How emotionally intelligent AI currently really is – part 1
by Felix Burkhardt, Director Research at audEERING
AI becoming emotionally intelligent is discussed everywhere in the media and industry at the moment, but what is really the current status in the industry? This is the first part of two posts about this topic.
Are we ripe for emotions?
In large parts of the world the border between humans and machines is getting lower to the pervasive Internet, fueled by two trends: firstly ubiquitous computing via smart phone, wearables, glasses and implants and secondly home and vehicle automation via smart speakers, interlinked home components and entertainment systems.
With the vast growth in man-machine communication, the most natural form of communication that men is given comes into focus: speech. But speech is much more than just words: speech is expression of the soul! (if there is any); most of what we express is not defined by the words we use but by the way we say them. As a forgotten Greek actor once boasted: “I can make the audience cry just by reciting the alphabet!”
Ignoring this huge well of information is one of the bigger omissions (among real intelligence) that current so-called AI bots like Siri, Alexa, Cortana or Google Now face. Without it, neither urgency, disinterest, disgust nor irony will be detected and acted upon, all being vital for an interaction that would earn the designation “natural”.
The “emotional channel” was long ignored, I remember a salesman from a large speech technology provider answering to my question about emotional speech synthesis: “We concentrate on stability and leave research to academia” just 15 years ago, but this is changing now, of course also being fueled by the wake of the current AI hype.
Emotional artificial intelligence is a comparatively new field, but there is tremendous motion in the area. Supported by a plethora of newly developed open-source components, modules, libraries and languages to extract acoustic features from audio and feed them into machine learning frameworks, every reasonably able programmer can now throw together a first prototype of an emotion aware dialog machine in about two working days.
Besides many SMEs, all the big companies like Amazon, Microsoft, IBM or Apple already have solutions for emotion recognition from facial mimics analysis in the market and surely have internal development for recognition from speech. Many smaller companies offer services for sentiment detection from text, bio-signal analysis, and audio analysis. But does the technology keep what the marketeers promise?
The applications are manifold: emotion recognition might help with automated market research; a field where already many companies are offering their services as they monitor target groups interacting with a new product while measuring the emotional reaction objectively.

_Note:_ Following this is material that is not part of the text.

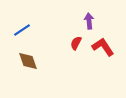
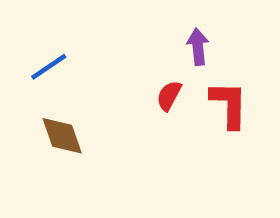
red L-shape: (103, 47) -> (229, 105), turned 35

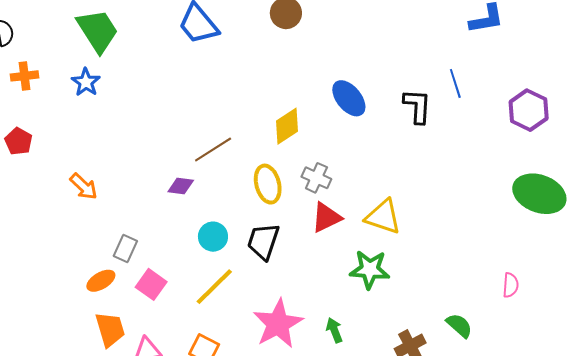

Stress or tiredness detection can help to make traffic more secure, interest or boredom detection are obvious candidates for e-learning software, speaker classification can help adapt automated dialogs like humans would. To mention more fields: automated security observation, believable characters in gaming or teaching software for professional actors like salespeople and politicians come to mind.
A vast field is also given by the health-care and wellbeing domain: monitoring emotional expression might assist me to understand others and myself and aid in therapeutic treatments.
There are even applications already on the market that perhaps are not so obvious, as for example to make people pay per laugh when watching comedies in a cinema.
But there are, as always in life, dangers and drawbacks:
First of all, what should an AI-driven dialog system do with the information about the user’s emotional state?
A system reacting to my emotions seems more intelligent than a dumb toaster that ignores my urgency. But can it stand up to the raised expectations?
I remember, about 12 years ago, when I programmed my first emotional dialogs the weird moment when my very simple if-then-else dialog seemed intelligent – just because I had added an unpredictability layer due to the erroneous detection of my own emotional state.
Symbolic AI, to model the world by a rule based expert system, is to this day only successful on very limited domains, the same goes for systems that are based on machine learning: the world is just too complex than that it could be modeled by an artificial neural network or a support vector machine, besides a very small part of it.
Remember: everything that can happen will happen eventually and some events might be rare, but there’s a really large number of them, so the world is chaotic by nature and eludes models!
A promising way to make the best of both worlds are ontology based machine learning techniques.
Another issue to be conscious about are the ethical consequences of emotion detection technology: there are thousands of definitions of emotions, but most include that emotional expression is something that humans are not conscious of, can not control directly and in many cases don’t want to have advertised. So we have to be very careful how we use these systems, if we don’t want to go yet another step in direction to a world envisaged by George Orwell.